Wednesday, March 27, 2019

Common diving petrel (Pelecanoides urinatrix) breeding at 1 year old

TitleCommon diving petrel (Pelecanoides urinatrix) breeding at 1 year old
Publication TypeJournal Article
Year of Publication2007
AuthorsMiskelly, CM, Taylor, GA
JournalNotornis
Volume54
Issue4
Pagination239-240
Type of Articleshort note
Abstract

[First paragraphs...]
Petrels and albatrosses (Procellariiformes) exhibit features of extreme K-selection, with low annual reproductive output, long lifespan, and (typically) extremely delayed sexual maturity (Warham 1990). Diving petrels are, however, exceptional in the group in their relatively quick maturation.

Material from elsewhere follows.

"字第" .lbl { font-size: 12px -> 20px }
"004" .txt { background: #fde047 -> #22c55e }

Some diving petrels return to natal colonies when only 1 year old, and most start breeding at only 2 or 3 years old (Richdale 1965; Marchant & Higgins 1990; Warham 1990; Miskelly & Taylor 2004).

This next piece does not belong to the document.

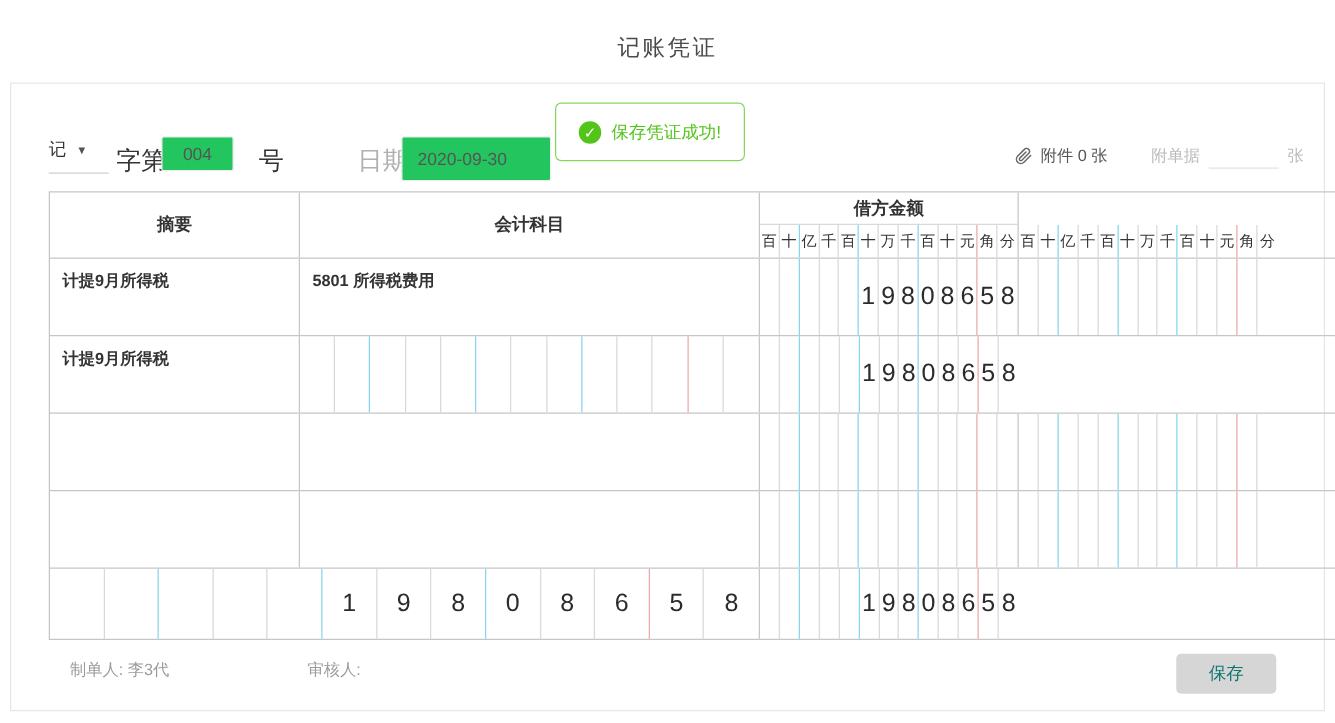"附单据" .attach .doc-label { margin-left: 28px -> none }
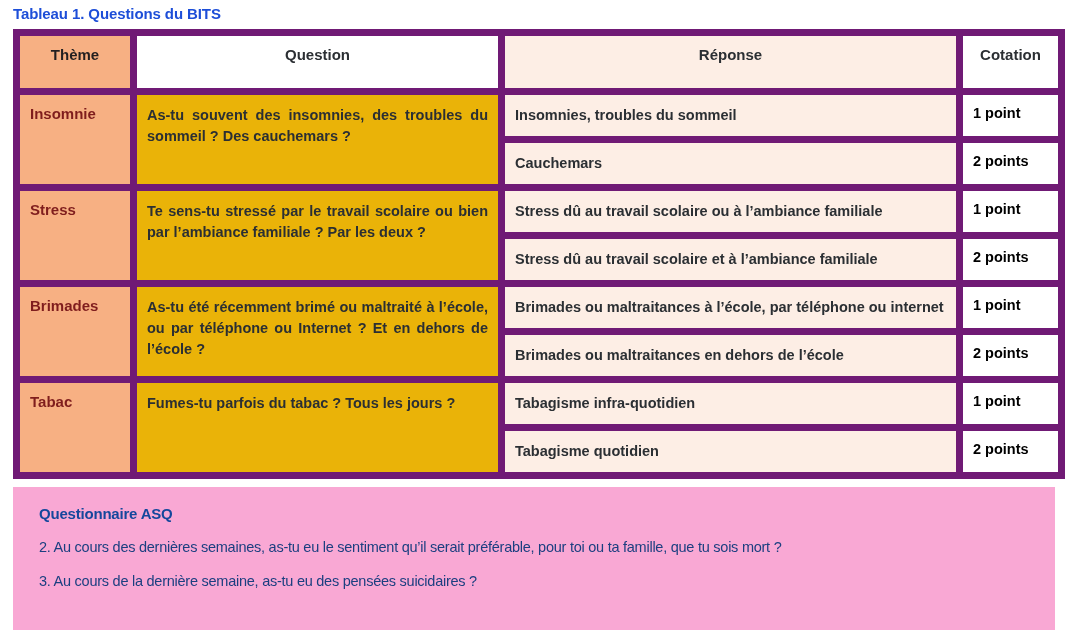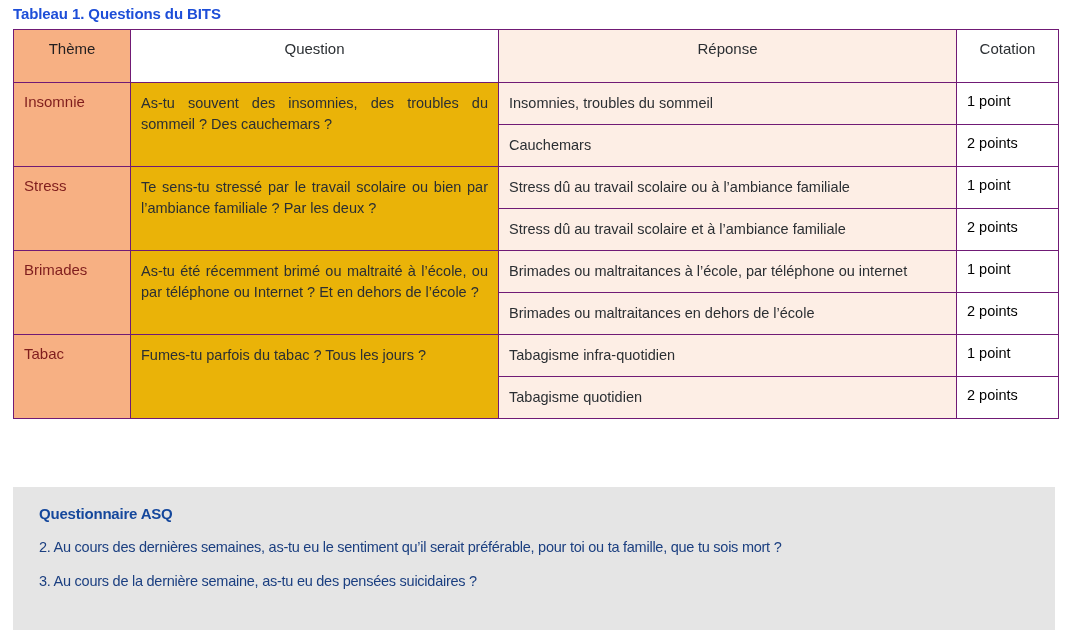"Thème" .bits-table td, .bits-table th { border: 1px solid #701a75 -> 7px solid #701a75; font-weight: normal -> bold }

Common diving petrels (Pelecanoides urinatrix) have recently become re-established as a breeding species on Mana I (217 ha; 41°06´S 174°46´E) off the west coast of Wellington, southern North I, New Zealand, as a result of chick translocations, acoustic attraction, and natural re-colonisation (Miskelly & Taylor 2004; Miskelly et al. 2005). Diving petrels returning to, and colonising, Mana Is since 1997 have been monitored frequently (Miskelly & Taylor 2004; Taylor & Miskelly 2007). In addition to 118 chicks that fledged after being transferred from colonies elsewhere, 38 parent-reared chicks were banded at the main study colony on Mana I between 1999 and 2005. Of the 156 chicks, 31 had been recorded back at the colony by the end of 2005. Most returning chicks were first captured at 1 year old (n = 12) or 2 years old (n = 14).